Delivery efficiency is both critical and controllable. David Lowe, vice president of Pro Image Communications (Grand Blanc, Mich.), notes that propane marketers can’t control the weather or the wholesale price of the fuel, but they can control their own company culture and delivery efficiency. With the right roster of drivers, equipment, and methods of dispatch, he says, marketers can boost their delivery efficiency and productivity.
In his seminar at the 2019 NPGA Southeastern Convention, “Delivery Efficiency Case Studies,” Lowe presented data and offered tips to help marketers improve their productivity. Both the data and the tips come from real-life experience. Lowe represents Pro Image as an Energy Professional providing propane clients with unique marketing, sales, training, and consulting programs. His seminar was based on data collected from clients that had come to him for analysis of their operations.
Ideally, Lowe says, all tanks would be filled at 20%. More likely, he adds, it is done at 30%. Based on 12 months of data from those clients, though, he found that they were filling tanks at a point between 38% and 44%.
During the seminar, he presented several case studies showing the data from clients, before and after they made changes to improve their delivery efficiency.
In one, he analyzed the numbers for a January in which the marketer delivered whenever the company wanted and the following January in which the marketer delivered only when customers were at 20%. After implementing the 20% rule, this marketer delivered 14% more gallons per drop; 20% more gallons per mile; and 26% more gallons per day.
In another case study, he analyzed the numbers for a January in which the marketer delivered when the tank was at 30% and the following January in which the marketer delivered at 25%. In this case, after implementing a 25% rule, the marketer delivered 4% more gallons per drop; 11% more gallons per mile; and 15% more gallons per day.
In a third analysis, he made a comparison that showed the difference between filling tanks at 30% versus doing it at 20%. By making this change, the client improved the number of gallons per drop by 13%; the number of gallons per mile by 29%; and the number of gallons per day by 23%.

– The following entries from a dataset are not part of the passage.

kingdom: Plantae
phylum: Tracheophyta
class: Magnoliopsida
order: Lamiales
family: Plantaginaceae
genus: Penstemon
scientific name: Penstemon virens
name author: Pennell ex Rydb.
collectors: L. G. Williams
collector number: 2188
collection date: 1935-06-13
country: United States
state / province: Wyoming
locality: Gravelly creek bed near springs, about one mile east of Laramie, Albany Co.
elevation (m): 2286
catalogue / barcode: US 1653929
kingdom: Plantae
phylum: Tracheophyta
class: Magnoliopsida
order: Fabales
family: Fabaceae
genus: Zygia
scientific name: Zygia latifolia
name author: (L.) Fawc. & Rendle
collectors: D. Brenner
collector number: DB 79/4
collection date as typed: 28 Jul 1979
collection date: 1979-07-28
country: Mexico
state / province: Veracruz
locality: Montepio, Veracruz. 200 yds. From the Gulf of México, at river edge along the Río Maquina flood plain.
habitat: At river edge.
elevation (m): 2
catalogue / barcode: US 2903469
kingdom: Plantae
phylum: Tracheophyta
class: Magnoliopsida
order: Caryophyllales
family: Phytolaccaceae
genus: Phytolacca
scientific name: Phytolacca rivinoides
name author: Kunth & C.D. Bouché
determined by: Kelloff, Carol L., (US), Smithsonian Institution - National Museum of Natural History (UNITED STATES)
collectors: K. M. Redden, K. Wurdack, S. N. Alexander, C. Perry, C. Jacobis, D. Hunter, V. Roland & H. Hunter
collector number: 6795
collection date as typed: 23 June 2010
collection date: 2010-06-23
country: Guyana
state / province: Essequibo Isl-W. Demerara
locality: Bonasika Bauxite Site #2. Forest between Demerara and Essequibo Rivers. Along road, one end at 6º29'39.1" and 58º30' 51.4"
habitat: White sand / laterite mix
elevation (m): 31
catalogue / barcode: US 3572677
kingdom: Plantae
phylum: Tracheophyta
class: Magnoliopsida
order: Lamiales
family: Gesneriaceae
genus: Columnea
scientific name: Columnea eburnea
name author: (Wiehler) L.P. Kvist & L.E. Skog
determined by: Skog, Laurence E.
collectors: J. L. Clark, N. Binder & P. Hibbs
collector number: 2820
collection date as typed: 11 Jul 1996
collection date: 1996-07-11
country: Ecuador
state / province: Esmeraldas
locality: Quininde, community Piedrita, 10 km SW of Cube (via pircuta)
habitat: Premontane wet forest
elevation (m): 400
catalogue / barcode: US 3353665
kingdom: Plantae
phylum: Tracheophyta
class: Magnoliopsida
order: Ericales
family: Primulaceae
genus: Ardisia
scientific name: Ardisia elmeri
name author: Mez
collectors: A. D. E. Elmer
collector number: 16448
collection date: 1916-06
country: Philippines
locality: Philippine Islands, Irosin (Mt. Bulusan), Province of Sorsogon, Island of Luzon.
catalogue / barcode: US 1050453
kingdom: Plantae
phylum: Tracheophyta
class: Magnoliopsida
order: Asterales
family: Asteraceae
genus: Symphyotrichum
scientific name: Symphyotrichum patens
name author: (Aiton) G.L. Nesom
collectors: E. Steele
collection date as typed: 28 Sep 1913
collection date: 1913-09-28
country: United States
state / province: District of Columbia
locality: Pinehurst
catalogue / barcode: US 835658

Making these kinds of improvements in delivery efficiency requires several actions: Make sure drivers don’t get called off route to do other things when they should be making their scheduled deliveries; avoid runouts by improving your process, not by delivering more often than you should; and, if a will call customer is unable to afford a full 300-gallon delivery, offer a price protection program plan. Better yet, don’t offer customers a will call plan; offer only automatic delivery.
“If you don’t offer will call, they don’t ask for it,” Lowe said. “If there is an issue, you can place the account on a budget plan. You are the energy expert and you don’t have to say no. A budget plan makes it like natural gas; the customer pays the same every month. If you have them put it on their credit card, and there is a problem in the future, then they get mad at the card, not you.”
He also recommended running the numbers and getting rid of customers who don’t make the company money. One way to do that is to ask every driver and customer service representative to name three customers they’d like to get rid of. “Delivery culture is anchored on numbers, if those numbers have meaning,” he said. “Facts aren’t feelings, and feelings aren’t facts.”
Implementing a 20% rule and sticking with it requires success in leadership, making decisions, and sticking to a process of gathering numbers and continually refining the way things are done, Lowe said.
The key to maintaining success, he added, is mind set. It takes mental preparation to achieve improved productivity through change. The leader must have a vision or goal, a process, and the discipline to stick to that process every day. He compared improving delivery efficiency to improving physical fitness: you need to have a vision of what you want to accomplish; you need to know how you’re going to do it; and you need to have the focus and discipline to do it every day.
The most difficult challenge in achieving your vision is the failure to remain focused and disciplined every day. It usually requires specialized personnel to achieve your vision.
“Be responsible and accountable,” he advised. “You’ll get success and maintain success when you and your staff are uncomfortable.”
When Lowe owned a retail propane and transport business, he says, “I knew my numbers and I worked the process. I was gathering numbers and continually refining, seeing what does and doesn’t work.”
Lowe named some managers from the sports world who have been role models and who can inspire managers in any industry. Tom Landry was always reserved on the sidelines, holding a piece of paper and talking calmly with his middle manager, the quarterback. Paul DePodesta has found success in both baseball and football because in both sports he has been devoted to culture and data. Bill Belichick is relentless and requires his team to practice for every situation that could happen in a game.
Some teams have a high turnover in personnel. Why? Because the coaches drop players that don’t fit the desired profile. Propane marketers should do the same, keeping only the drivers and equipment that fit the profile of the sort of operation the marketer wants to run.
“To increase productivity, you must improve delivery efficiency, resulting in fewer workers and trucks,” Lowe concluded. “You can spend your money on drivers and trucks or you can buy yourself boats and airplanes—that’s a choice you make.”